··· Data excerpts
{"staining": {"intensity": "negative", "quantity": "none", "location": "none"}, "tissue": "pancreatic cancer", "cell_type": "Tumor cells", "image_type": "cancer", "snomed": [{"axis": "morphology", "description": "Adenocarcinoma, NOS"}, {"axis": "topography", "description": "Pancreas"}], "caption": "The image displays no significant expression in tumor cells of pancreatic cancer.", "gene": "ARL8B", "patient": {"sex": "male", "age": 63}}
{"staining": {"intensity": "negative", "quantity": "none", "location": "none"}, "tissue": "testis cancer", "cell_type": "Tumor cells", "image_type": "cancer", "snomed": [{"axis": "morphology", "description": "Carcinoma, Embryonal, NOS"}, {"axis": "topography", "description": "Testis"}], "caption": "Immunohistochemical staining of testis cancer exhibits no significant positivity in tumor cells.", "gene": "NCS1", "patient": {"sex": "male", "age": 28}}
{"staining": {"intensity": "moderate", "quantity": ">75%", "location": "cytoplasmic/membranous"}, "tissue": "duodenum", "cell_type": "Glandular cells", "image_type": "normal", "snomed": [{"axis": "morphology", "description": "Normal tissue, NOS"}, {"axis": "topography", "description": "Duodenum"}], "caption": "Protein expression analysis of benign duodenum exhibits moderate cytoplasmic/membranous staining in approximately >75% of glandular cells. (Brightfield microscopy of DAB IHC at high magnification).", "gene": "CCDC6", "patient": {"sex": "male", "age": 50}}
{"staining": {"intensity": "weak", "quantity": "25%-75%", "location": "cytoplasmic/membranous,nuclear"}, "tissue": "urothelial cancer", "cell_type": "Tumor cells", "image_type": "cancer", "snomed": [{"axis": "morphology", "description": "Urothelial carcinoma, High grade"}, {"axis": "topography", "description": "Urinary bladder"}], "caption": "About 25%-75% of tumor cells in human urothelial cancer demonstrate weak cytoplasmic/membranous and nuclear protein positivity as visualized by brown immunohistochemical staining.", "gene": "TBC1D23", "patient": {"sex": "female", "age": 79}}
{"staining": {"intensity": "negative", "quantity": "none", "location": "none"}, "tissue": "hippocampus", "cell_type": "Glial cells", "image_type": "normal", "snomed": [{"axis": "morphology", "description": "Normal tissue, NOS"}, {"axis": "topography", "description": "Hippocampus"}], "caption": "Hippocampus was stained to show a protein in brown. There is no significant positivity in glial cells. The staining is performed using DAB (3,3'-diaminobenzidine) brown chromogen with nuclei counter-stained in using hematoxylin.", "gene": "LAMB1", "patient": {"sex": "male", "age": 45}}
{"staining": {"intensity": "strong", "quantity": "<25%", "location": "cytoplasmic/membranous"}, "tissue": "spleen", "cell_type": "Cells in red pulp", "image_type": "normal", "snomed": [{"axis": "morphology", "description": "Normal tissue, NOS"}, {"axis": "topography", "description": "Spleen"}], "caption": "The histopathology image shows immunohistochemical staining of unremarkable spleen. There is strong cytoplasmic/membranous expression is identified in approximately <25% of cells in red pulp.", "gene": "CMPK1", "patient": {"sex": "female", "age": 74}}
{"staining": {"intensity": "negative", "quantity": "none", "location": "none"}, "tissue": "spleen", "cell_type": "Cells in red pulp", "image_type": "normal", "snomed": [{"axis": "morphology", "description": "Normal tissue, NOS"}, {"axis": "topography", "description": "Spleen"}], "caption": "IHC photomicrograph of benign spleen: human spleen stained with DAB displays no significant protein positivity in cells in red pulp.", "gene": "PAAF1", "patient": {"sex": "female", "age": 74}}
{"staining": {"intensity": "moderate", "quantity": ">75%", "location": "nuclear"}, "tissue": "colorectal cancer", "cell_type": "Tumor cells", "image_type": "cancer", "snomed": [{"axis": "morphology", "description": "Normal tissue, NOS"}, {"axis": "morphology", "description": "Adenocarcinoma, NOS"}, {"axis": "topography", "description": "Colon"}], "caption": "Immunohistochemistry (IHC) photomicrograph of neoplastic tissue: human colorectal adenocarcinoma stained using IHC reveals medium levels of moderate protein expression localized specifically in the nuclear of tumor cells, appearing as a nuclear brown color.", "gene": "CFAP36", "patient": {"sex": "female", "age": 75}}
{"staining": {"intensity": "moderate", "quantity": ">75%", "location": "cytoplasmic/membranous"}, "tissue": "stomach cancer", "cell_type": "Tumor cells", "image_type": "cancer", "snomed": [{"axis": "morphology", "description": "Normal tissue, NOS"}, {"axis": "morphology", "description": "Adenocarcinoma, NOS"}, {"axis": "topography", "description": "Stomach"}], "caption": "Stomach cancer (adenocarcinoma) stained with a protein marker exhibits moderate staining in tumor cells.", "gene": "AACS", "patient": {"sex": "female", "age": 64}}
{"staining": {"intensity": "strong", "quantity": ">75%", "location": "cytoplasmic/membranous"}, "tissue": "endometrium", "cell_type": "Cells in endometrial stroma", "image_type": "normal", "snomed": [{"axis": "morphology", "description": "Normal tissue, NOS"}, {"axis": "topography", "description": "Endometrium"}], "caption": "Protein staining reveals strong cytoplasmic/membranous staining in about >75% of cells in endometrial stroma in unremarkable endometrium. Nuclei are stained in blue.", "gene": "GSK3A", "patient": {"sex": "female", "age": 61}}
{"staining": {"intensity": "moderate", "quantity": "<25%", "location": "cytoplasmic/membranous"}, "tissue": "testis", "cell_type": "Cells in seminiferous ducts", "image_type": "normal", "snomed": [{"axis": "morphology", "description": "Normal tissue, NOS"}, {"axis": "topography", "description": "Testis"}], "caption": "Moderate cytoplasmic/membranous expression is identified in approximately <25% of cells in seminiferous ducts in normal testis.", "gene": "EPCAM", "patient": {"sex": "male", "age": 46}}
······
_Your instructions:_
The first line of the data, the line with "expression analysis of", and all lines in between are to be copied exactly. Leave out everything else.

_Answer for this exercise:_
{"staining": {"intensity": "negative", "quantity": "none", "location": "none"}, "tissue": "pancreatic cancer", "cell_type": "Tumor cells", "image_type": "cancer", "snomed": [{"axis": "morphology", "description": "Adenocarcinoma, NOS"}, {"axis": "topography", "description": "Pancreas"}], "caption": "The image displays no significant expression in tumor cells of pancreatic cancer.", "gene": "ARL8B", "patient": {"sex": "male", "age": 63}}
{"staining": {"intensity": "negative", "quantity": "none", "location": "none"}, "tissue": "testis cancer", "cell_type": "Tumor cells", "image_type": "cancer", "snomed": [{"axis": "morphology", "description": "Carcinoma, Embryonal, NOS"}, {"axis": "topography", "description": "Testis"}], "caption": "Immunohistochemical staining of testis cancer exhibits no significant positivity in tumor cells.", "gene": "NCS1", "patient": {"sex": "male", "age": 28}}
{"staining": {"intensity": "moderate", "quantity": ">75%", "location": "cytoplasmic/membranous"}, "tissue": "duodenum", "cell_type": "Glandular cells", "image_type": "normal", "snomed": [{"axis": "morphology", "description": "Normal tissue, NOS"}, {"axis": "topography", "description": "Duodenum"}], "caption": "Protein expression analysis of benign duodenum exhibits moderate cytoplasmic/membranous staining in approximately >75% of glandular cells. (Brightfield microscopy of DAB IHC at high magnification).", "gene": "CCDC6", "patient": {"sex": "male", "age": 50}}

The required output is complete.